I helped him tuck it into his lapel. A few days later, he sent us an email: “this is awesome! I[’ve gotten so many compliments! Can I come over and buy more?”
In the dandified goldrush of the last five or eight years, I’ve seen a lot of creative accessories. Bracelets. Tie bars. Pocket squares, of course. Wool felt flower boutonnieres. But stickpins are, I believe sincerely, an untapped resource.
Stickpins originally were made for cravats. An abundance of silk around the neck needed something to tame it, so Victorian and Edwardian gentlemen often planted things in place with a stickpin.
By the mid-20th century, a simpler tie pin controlled the simpler necktie, and the stickpin had migrated (mostly) to the lapel. Ever seen an American flag on a politicians coat? That’s what we’re talking about – but the absolute worst case scenario.

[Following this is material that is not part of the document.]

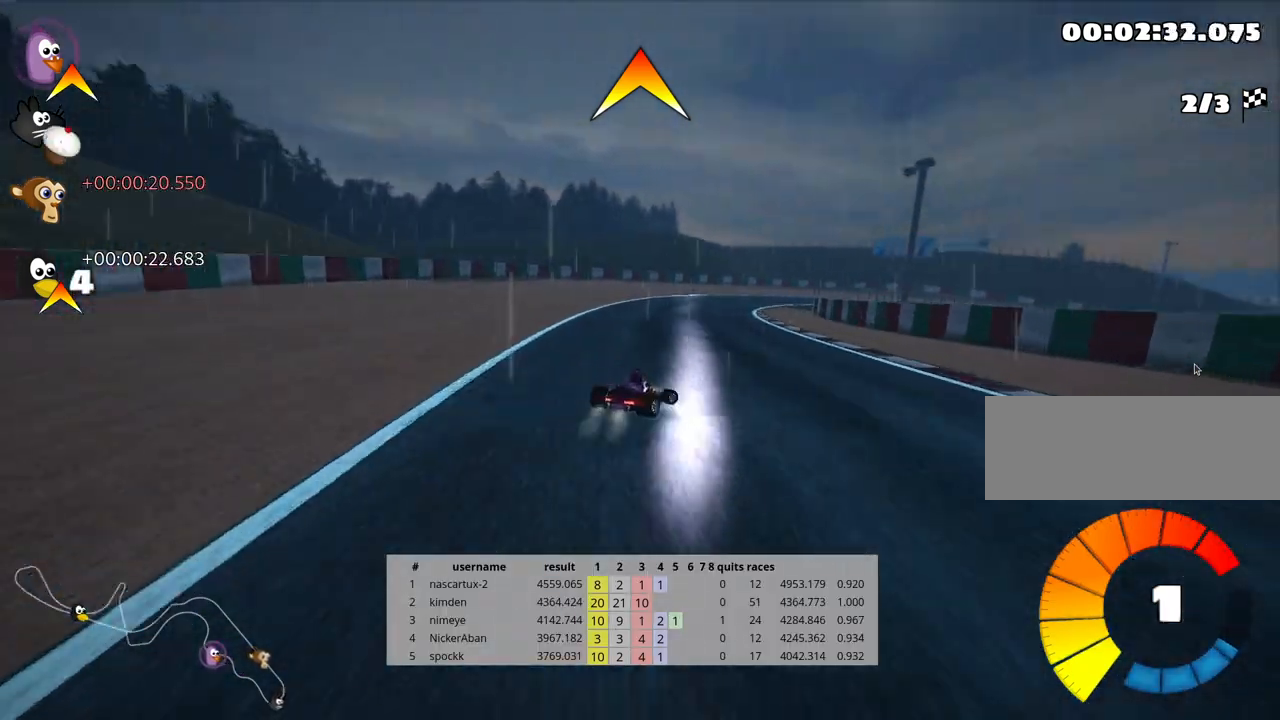
{"keys": ["skid", "up"], "events": [[67, "left", "down"], [117, "right", "up"], [417, "left", "up"]]}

I started wearing a stickpin in my lapel pretty regularly a couple of years ago, and I’ve really enjoyed it. I have a diamond that I wear for special occasions, but mostly I like figural pieces in non-precious metals. Ones like the acorns above. A pearl is nice, too – goes with everything. If the jewel isn’t too intense, it can be a nice compliment to a pocket square, rather than a replacement. It’s tough for men to wear jewelry, especially if you don’t wear double-cuff shirts. Stickpins are a nice way to incorporate something special into your wardrobe.
If you’re looking for stickpins, try antique shops and flea markets where you live – you’ll often find them stuck into a pincushion with some ladies’ hat pins. You can also try collectibles websites like 1stdibs.com or eBay.